_WHAT YOU SHOULD DO_.
Which lines in the data below contain the string "anche" (uppercase and lowercase count as different)? Extract each of those lines in full.

_GIVEN DATA_.
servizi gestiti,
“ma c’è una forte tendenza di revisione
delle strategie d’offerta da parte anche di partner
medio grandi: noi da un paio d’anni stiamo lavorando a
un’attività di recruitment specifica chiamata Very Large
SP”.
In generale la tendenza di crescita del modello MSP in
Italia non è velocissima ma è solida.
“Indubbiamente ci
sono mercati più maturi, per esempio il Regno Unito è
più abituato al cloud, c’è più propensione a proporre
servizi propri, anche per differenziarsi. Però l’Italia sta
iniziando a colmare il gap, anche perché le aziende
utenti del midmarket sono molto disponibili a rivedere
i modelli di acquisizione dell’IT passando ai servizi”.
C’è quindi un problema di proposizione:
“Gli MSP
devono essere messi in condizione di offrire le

--

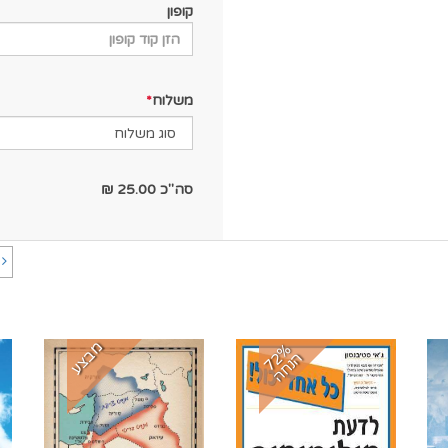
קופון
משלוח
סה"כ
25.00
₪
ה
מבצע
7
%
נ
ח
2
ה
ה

_WRITTEN REPLY_.
delle strategie d’offerta da parte anche di partner
servizi propri, anche per differenziarsi. Però l’Italia sta
iniziando a colmare il gap, anche perché le aziende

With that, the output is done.